→ **Data listing**:
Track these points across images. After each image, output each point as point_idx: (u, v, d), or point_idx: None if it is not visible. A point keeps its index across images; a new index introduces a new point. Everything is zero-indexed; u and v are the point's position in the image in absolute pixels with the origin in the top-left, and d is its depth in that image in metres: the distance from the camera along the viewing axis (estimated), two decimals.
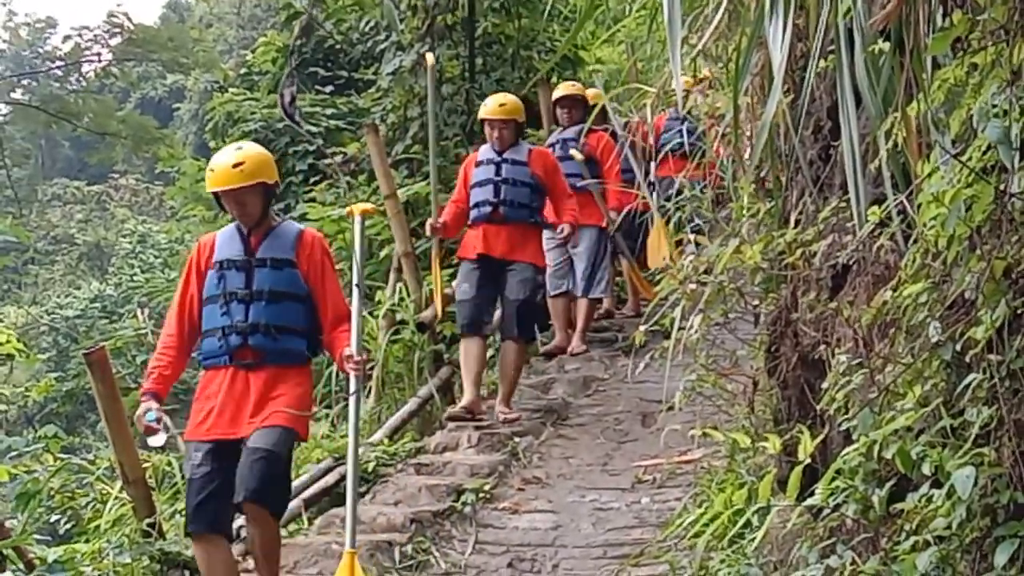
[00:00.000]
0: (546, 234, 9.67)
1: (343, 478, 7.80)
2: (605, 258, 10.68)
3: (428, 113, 9.60)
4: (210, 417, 5.82)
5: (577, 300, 10.59)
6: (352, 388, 5.94)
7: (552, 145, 10.53)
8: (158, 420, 5.71)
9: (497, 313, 9.11)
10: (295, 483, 7.66)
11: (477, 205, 8.91)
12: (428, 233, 8.99)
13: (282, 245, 5.98)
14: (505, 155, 8.93)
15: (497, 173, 8.90)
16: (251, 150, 6.08)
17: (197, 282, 6.02)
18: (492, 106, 9.08)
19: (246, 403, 5.81)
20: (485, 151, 9.11)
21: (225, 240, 6.05)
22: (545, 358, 10.41)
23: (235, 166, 5.83)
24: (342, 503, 7.42)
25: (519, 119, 9.05)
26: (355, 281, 6.08)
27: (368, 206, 6.71)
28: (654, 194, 10.55)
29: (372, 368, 9.08)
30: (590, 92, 11.31)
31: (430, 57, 9.68)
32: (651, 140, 10.89)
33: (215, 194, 6.00)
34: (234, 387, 5.84)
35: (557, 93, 10.88)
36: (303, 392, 5.98)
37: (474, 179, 9.00)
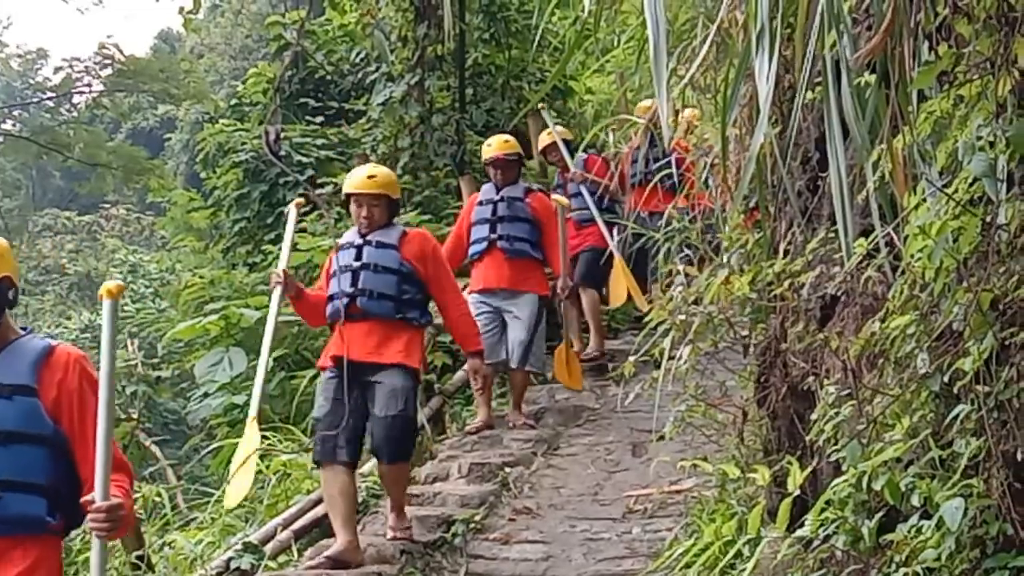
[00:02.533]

→ **What to do**:
What you return should be the whole listing, word for word, without its pictures.

→ **Result of this task**:
Track these points across images. After each image, output each point as point_idx: (u, v, d), or point_idx: None if it is not visible. A point keeps its index across images; a new index introduces a new point. Everything is zero-indexed; u and v are the point's position in the image in absolute pixels with the origin in the top-left, and d is its depth in that image in metres: the distance from the camera along the viewing axis (estimated), two decimals.
[00:00.000]
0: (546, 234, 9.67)
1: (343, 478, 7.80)
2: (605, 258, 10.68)
3: (428, 113, 9.60)
4: (210, 417, 5.82)
5: (577, 300, 10.59)
6: (352, 388, 5.94)
7: (552, 145, 10.53)
8: (158, 420, 5.71)
9: (497, 313, 9.11)
10: (295, 483, 7.66)
11: (477, 205, 8.91)
12: (428, 233, 8.99)
13: (282, 245, 5.98)
14: (505, 155, 8.93)
15: (497, 173, 8.90)
16: (251, 150, 6.08)
17: (197, 282, 6.02)
18: (492, 106, 9.08)
19: (246, 403, 5.81)
20: (485, 151, 9.11)
21: (225, 240, 6.05)
22: (545, 358, 10.41)
23: (235, 166, 5.83)
24: (342, 503, 7.42)
25: (519, 119, 9.05)
26: (355, 281, 6.08)
27: (368, 206, 6.71)
28: (654, 194, 10.55)
29: (372, 368, 9.08)
30: (590, 92, 11.31)
31: (430, 57, 9.68)
32: (651, 140, 10.89)
33: (215, 194, 6.00)
34: (234, 387, 5.84)
35: (557, 93, 10.88)
36: (303, 392, 5.98)
37: (474, 179, 9.00)
[00:02.533]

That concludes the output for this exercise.